Others function as entry-point SKUs. These products attract new users into the funnel, often through broader or more competitive queries. Their direct return may be lower, but they generate demand that converts later.
For example, a skincare brand might promote a lower-cost cleanser. It may not deliver strong immediate return, but it introduces new customers who later purchase higher-margin products.
There are also supporting SKUs. These might be accessories, lower-margin items, or niche products that don’t perform strongly on their own but contribute to overall order value or brand presence.
For example, a furniture retailer might advertise cushions or add-ons that rarely convert in isolation, but frequently appear in larger basket purchases.
When all SKUs are judged against a single efficiency target, decisions become skewed. SKUs that don’t immediately meet ROAS targets are reduced, even if they play an important role in the wider performance of the account.
How this shows up in Performance Max
This becomes more pronounced in campaign types such as Google Performance Max, where multiple SKUs are grouped together and optimisation happens at an aggregate level.
Performance Max is designed to maximise conversion value across a product feed, not to differentiate between the strategic roles of individual SKUs.

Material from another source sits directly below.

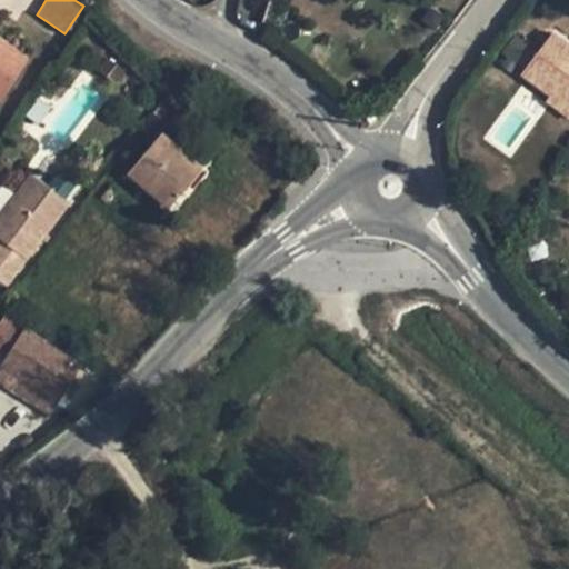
[(568,46),(551,32),(520,73),(550,95),(553,90),(568,101),(568,46)]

Without intentional structure, the system tends to favour what is already working.
In practice, that can mean:
- Budget is concentrated on a small group of high-performing SKUs
- New or exploratory SKUs struggle to gain traction
- SKUs with different roles compete against each other for spend
The result is often stable performance, but limited growth.

Why SKU-level thinking changes how you structure accounts
This is where SKU-level thinking becomes important.
It doesn’t mean managing every individual product manually, but it does mean recognising that not all SKUs should be treated the same – and reflecting that in how campaigns are structured.
That might involve:
- Separating high-performing SKUs from those that need more testing
- Grouping SKUs based on behaviour, not just category
- Allowing different performance targets depending on the role a SKU plays
- Using feed optimisation to influence how specific SKUs are prioritised
This kind of structure gives platforms better signals and gives advertisers more control over how budget is distributed across different types of products.
The limitation of ROAS at SKU level
ROAS remains a useful benchmark, but it becomes more complex when applied at SKU level.
If every SKU is expected to hit the same efficiency target, it can lead to:
- Reduced visibility for SKUs that introduce new customers
- Over-investment in a small set of best-performing SKUs
- Limited testing of new or seasonal products
Over time, this narrows the account and makes it more dependent on a small portion of the product catalogue.
A more effective approach is to evaluate SKUs based on their role, not just their immediate return.

Confused about your PPC performance? Learn why PPC accounts don’t always reflect what is actually working in our article.
What stronger accounts tend to do differently
Accounts that perform well over time tend to take a more deliberate approach to SKU management.
They are more likely to:
- Review performance at SKU level rather than relying solely on campaign averages
- Accept that different SKUs require different expectations
- Build structure around SKU roles rather than default categories
- Use automation, but guide it with better inputs
This allows them to balance efficiency with growth, rather than optimising too heavily in one direction.
Final thought
Ecommerce PPC is often managed at a level that is too high to reflect how performance is actually generated.
Campaigns provide an overview, but performance is driven by the individual SKUs within them – each behaving differently, each contributing in different ways.
Recognising that every SKU has a job – and structuring accounts accordingly – is what allows advertisers to move beyond stable performance and into sustainable growth.
Because ultimately, the question isn’t just whether a campaign is working, it’s whether each SKU inside it is doing what it’s supposed to do.